*** Entries provided Section Begins ***

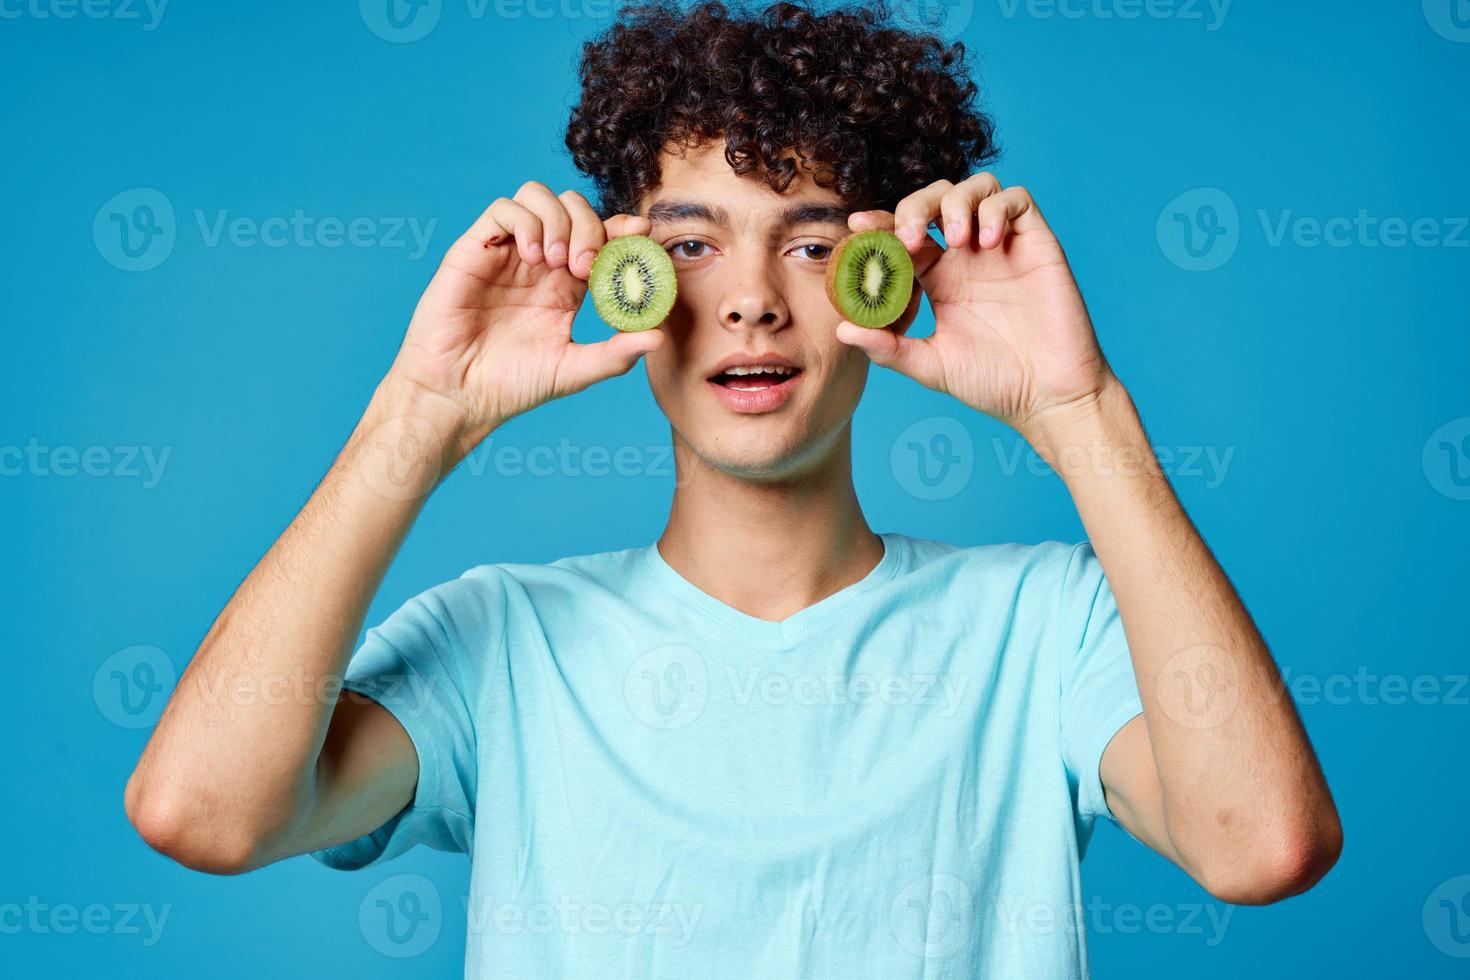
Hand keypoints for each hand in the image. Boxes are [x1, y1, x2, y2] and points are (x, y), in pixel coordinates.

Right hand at [385, 182, 664, 438]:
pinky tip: (532, 256)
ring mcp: (508, 252)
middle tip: (587, 267)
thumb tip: (659, 338)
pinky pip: (503, 209)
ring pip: (538, 196)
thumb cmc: (512, 386)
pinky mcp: (475, 249)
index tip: (641, 233)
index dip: (622, 227)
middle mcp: (540, 262)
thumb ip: (616, 354)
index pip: (601, 236)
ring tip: (558, 262)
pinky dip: (525, 221)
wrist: (459, 394)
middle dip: (590, 227)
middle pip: (575, 208)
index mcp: (567, 285)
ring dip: (558, 219)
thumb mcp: (574, 370)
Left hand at [836, 174, 1114, 441]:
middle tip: (908, 239)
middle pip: (934, 199)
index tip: (856, 226)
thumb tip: (842, 331)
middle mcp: (967, 255)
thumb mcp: (930, 366)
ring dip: (956, 202)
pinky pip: (1017, 199)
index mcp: (938, 277)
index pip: (902, 233)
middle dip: (914, 207)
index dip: (879, 222)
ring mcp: (1002, 246)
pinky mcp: (1036, 243)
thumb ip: (888, 349)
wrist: (1048, 396)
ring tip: (956, 240)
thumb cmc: (993, 383)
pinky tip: (985, 243)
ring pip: (975, 187)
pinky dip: (996, 208)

*** Entries provided Section Ends ***

■ **How to complete this task**
Your reply must contain each entry exactly as written and no pictures.

■ **Solved exercise**
Hand keypoints for each hand in the image. Boxes are [x1, y1, x2, y2] and points are (x, y), in pixel coordinates.

Right hand at [385, 182, 664, 438]:
pinky tip: (532, 256)
ring mcp: (508, 252)
middle tip: (587, 267)
thumb tip: (659, 338)
pinky pip: (503, 209)
ring pip: (538, 196)
thumb cmc: (512, 386)
pinky mcp: (475, 249)
index tip: (641, 233)
index dip: (622, 227)
middle mcp: (540, 262)
thumb ip: (616, 354)
index pip: (601, 236)
ring tip: (558, 262)
pinky dip: (525, 221)
wrist: (459, 394)
middle dip: (590, 227)
middle pip: (575, 208)
index mcp: (567, 285)
ring dip: (558, 219)
thumb mcp: (574, 370)
Left hand at [836, 174, 1114, 441]:
middle tip: (908, 239)
middle pip: (934, 199)
index tip: (856, 226)
thumb tip: (842, 331)
middle mcp: (967, 255)
thumb mcp: (930, 366)
ring dip: (956, 202)
pinky pip: (1017, 199)
index mcp: (938, 277)
index pip: (902, 233)
middle dip: (914, 207)
index dip: (879, 222)
ring mcp: (1002, 246)
pinky mcp: (1036, 243)
thumb ip: (888, 349)
wrist: (1048, 396)
ring tip: (956, 240)
thumb cmc: (993, 383)
pinky tip: (985, 243)
ring pip: (975, 187)
pinky dip: (996, 208)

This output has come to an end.